* SOURCE DOCUMENT:
------------------------

There was hardly consensus.
John McConomy, a partner at PricewaterhouseCoopers, seemed to question the industry's stability when he said government policy is playing a key role in keeping the alternative energy industry afloat. "It's a tax play," he said.

However, lenders are still backing the industry. Chris Stolarski, senior vice president of power, renewables and infrastructure project finance at Japan's Mizuho Corporate Bank Ltd., the second-largest finance arranger for renewable energy, said the debt market for renewable energy is very robust, despite the problems in the subprime market. He also said he expects more entrants into the alternative energy credit markets.
 
"Many new investors are looking at this, so we'll see more competition," Stolarski said.

Those focused on biofuels, a sector that has received hundreds of millions in investment in the last three years, were on the fence about a potential bubble, with most arguing that it would contribute as an energy source over the long term, but wouldn't be the only solution.

------------------------

* SOURCE RECORDS:
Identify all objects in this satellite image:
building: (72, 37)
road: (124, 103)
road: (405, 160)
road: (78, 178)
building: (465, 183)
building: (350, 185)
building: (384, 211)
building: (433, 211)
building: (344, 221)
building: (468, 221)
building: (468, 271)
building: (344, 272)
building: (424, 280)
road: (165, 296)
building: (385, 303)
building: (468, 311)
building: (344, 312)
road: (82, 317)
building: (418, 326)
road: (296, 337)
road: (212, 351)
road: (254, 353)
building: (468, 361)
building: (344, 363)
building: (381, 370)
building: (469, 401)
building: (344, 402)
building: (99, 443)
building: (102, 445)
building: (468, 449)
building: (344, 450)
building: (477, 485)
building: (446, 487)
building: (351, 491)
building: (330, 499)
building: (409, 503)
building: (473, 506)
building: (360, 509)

------------------------

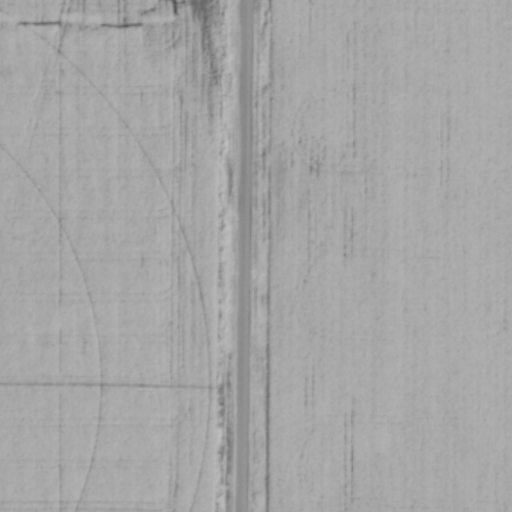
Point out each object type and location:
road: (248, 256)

------------------------

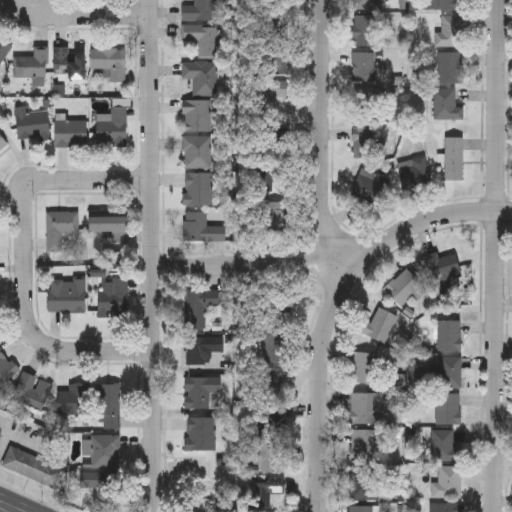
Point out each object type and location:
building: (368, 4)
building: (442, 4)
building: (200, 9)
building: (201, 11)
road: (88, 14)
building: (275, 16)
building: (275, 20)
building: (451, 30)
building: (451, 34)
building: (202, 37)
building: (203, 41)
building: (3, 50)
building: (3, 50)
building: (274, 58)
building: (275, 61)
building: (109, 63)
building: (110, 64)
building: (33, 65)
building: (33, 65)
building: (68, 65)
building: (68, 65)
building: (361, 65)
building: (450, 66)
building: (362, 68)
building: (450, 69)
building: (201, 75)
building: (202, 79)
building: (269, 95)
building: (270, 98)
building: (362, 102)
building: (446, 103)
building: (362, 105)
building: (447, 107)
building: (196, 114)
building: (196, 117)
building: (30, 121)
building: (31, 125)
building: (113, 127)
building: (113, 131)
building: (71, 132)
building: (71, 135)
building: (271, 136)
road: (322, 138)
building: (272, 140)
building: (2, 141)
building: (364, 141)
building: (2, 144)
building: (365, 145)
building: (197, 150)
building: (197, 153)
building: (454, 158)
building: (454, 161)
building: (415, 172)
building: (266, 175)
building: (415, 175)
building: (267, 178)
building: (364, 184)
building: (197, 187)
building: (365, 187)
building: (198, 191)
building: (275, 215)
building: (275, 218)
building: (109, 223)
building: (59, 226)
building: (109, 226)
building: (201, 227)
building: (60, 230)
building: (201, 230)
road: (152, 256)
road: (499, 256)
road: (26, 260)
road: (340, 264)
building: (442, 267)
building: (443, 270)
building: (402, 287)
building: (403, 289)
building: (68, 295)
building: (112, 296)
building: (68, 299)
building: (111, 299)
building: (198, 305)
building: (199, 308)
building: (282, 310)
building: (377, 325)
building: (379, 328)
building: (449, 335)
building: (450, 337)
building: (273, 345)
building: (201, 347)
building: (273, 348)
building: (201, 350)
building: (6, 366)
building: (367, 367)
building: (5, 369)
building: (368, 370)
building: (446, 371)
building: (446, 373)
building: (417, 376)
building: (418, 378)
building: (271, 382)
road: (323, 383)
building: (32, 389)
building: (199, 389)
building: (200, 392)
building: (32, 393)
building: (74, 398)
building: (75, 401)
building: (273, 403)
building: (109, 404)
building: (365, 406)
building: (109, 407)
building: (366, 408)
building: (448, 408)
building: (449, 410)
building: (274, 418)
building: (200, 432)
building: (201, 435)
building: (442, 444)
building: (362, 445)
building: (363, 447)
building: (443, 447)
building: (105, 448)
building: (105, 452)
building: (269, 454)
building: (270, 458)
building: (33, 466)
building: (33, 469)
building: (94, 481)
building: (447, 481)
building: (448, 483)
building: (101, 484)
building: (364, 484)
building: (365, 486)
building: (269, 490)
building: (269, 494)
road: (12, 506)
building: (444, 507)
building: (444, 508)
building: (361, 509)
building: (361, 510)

------------------------

* GOAL 1:
Arrange everything in the records from the line containing "Identify all objects" down to the line containing "building: (360, 509)" as a numbered list, leaving out any blank lines.
* GOAL 2:
Pick up the article on alternative energy financing after its final sentence and continue it.

* EXPECTED OUTPUT 1:
1. Identify all objects in this satellite image:
2. building: (72, 37)
3. road: (124, 103)
4. road: (405, 160)
5. road: (78, 178)
6. building: (465, 183)
7. building: (350, 185)
8. building: (384, 211)
9. building: (433, 211)
10. building: (344, 221)
11. building: (468, 221)
12. building: (468, 271)
13. building: (344, 272)
14. building: (424, 280)
15. road: (165, 296)
16. building: (385, 303)
17. building: (468, 311)
18. building: (344, 312)
19. road: (82, 317)
20. building: (418, 326)
21. road: (296, 337)
22. road: (212, 351)
23. road: (254, 353)
24. building: (468, 361)
25. building: (344, 363)
26. building: (381, 370)
27. building: (469, 401)
28. building: (344, 402)
29. building: (99, 443)
30. building: (102, 445)
31. building: (468, 449)
32. building: (344, 450)
33. building: (477, 485)
34. building: (446, 487)
35. building: (351, 491)
36. building: (330, 499)
37. building: (409, 503)
38. building: (473, 506)
39. building: (360, 509)

* EXPECTED OUTPUT 2:
"The market is there; it's just nascent. The rules of game are still being figured out," said Tammy Klein, executive director of global biofuels and the Americas for the International Fuel Quality Center. With rising corn and sugar prices, she said nonfood feedstocks are the way to go  but cautioned
that biofuels are not a "silver bullet." She also argued that using algae as a biofuel is at least two years away from viability.

The market for ethanol also was the subject of some disagreement. Bob Shults, a principal at ethanol trader IVG Green, said that despite headlines about ethanol's troubles, "There's a strong market, and policy is driving it." However, Scott Baxter, head of of the global energy group at Houlihan Lokey, argued that big refiners aren't taking a keen interest in ethanol because it's not economically viable.

Anup Jacob, partner at Richard Branson's Virgin Green Fund, came out on both sides of the ethanol argument, saying that his firm is negative on biofuels in the near term, but bullish on its long-term prospects. He also pointed to solar energy as "the next ethanol," given the amount of debt some companies are taking on.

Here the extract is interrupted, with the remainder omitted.